【ジャンプ】高梨沙羅 総合4位「それなりの結果より表彰台の一番上へ」

2019年03月27日 16時30分

今季を振り返った高梨

 ノルディックスキーのW杯ジャンプ女子で今季の全日程を終えた高梨沙羅(22=クラレ)が26日、羽田空港に帰国した。

 これまで4度の個人総合優勝を経験している高梨が「想像以上に苦しいシーズンだった」と今季は1勝にとどまり、総合4位でフィニッシュ。技術、メンタルの両面で思い悩み、競技人生で最も精神的に追い込まれたというソチ五輪後に次いで「今季は今までで2番目くらいにきつかった」と振り返った。

 それでも悲観しているわけではなく「いろんなことを試しながら引き出しは増えてきたと実感している。今後の糧になるシーズンだったと思う」。これはあくまで2022年北京五輪に照準を合わせた“ジャンプ改造”の途上段階だからだ。
▬▬▬▬▬▬▬▬▬▬
### 課題の要件
[1] 高梨沙羅の記事によると、高梨は今季のW杯を総合何位で終えたか。
[2] 高梨沙羅の記事から、「2019年03月27日 16時30分」で始まり「にきつかった」と振り返った。」で終わる部分をそのまま書き写せ。
▬▬▬▬▬▬▬▬▬▬
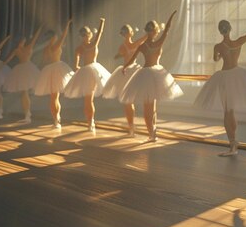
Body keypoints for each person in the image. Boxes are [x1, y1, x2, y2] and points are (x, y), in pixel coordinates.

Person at [194, 8, 246, 156]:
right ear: (230, 29)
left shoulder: (218, 46)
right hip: (235, 75)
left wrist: (218, 55)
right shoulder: (237, 42)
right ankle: (234, 142)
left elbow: (215, 60)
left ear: (220, 31)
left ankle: (232, 143)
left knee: (227, 112)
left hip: (224, 77)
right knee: (231, 111)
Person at [120, 11, 183, 142]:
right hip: (153, 74)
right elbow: (167, 30)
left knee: (149, 107)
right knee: (151, 107)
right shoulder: (157, 42)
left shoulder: (143, 45)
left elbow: (132, 59)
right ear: (154, 31)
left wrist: (125, 67)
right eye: (155, 30)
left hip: (147, 74)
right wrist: (171, 17)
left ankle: (152, 133)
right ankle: (152, 133)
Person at [64, 18, 111, 131]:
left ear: (90, 35)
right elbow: (75, 65)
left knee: (89, 99)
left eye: (88, 34)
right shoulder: (80, 48)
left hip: (93, 70)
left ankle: (91, 122)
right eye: (84, 35)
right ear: (82, 36)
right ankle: (90, 122)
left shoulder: (92, 43)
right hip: (88, 71)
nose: (86, 36)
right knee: (88, 99)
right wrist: (80, 69)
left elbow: (99, 33)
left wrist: (102, 23)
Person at [103, 24, 147, 136]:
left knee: (127, 102)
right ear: (131, 33)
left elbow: (119, 54)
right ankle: (136, 127)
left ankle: (131, 126)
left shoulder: (122, 46)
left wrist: (118, 55)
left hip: (126, 71)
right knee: (134, 100)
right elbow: (143, 39)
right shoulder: (134, 43)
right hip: (132, 71)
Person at [34, 19, 74, 129]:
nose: (56, 37)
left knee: (53, 98)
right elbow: (64, 36)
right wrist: (67, 24)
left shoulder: (46, 49)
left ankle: (56, 119)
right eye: (55, 36)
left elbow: (43, 61)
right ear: (52, 38)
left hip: (49, 70)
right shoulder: (56, 46)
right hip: (56, 69)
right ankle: (57, 120)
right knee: (55, 97)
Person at [3, 27, 42, 123]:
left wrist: (39, 29)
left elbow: (35, 38)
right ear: (18, 42)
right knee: (24, 93)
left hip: (28, 69)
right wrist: (1, 65)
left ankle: (27, 113)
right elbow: (8, 59)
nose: (22, 42)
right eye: (21, 41)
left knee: (25, 93)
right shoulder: (16, 50)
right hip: (20, 70)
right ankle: (27, 113)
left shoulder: (28, 47)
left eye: (23, 41)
▬▬▬▬▬▬▬▬▬▬
### 解答一覧
[1] 総合4位

[2]
2019年03月27日 16時30分

今季を振り返った高梨

 ノルディックスキーのW杯ジャンプ女子で今季の全日程を終えた高梨沙羅(22=クラレ)が26日、羽田空港に帰国した。

 これまで4度の個人総合優勝を経験している高梨が「想像以上に苦しいシーズンだった」と今季は1勝にとどまり、総合4位でフィニッシュ。技術、メンタルの両面で思い悩み、競技人生で最も精神的に追い込まれたというソチ五輪後に次いで「今季は今までで2番目くらいにきつかった」と振り返った。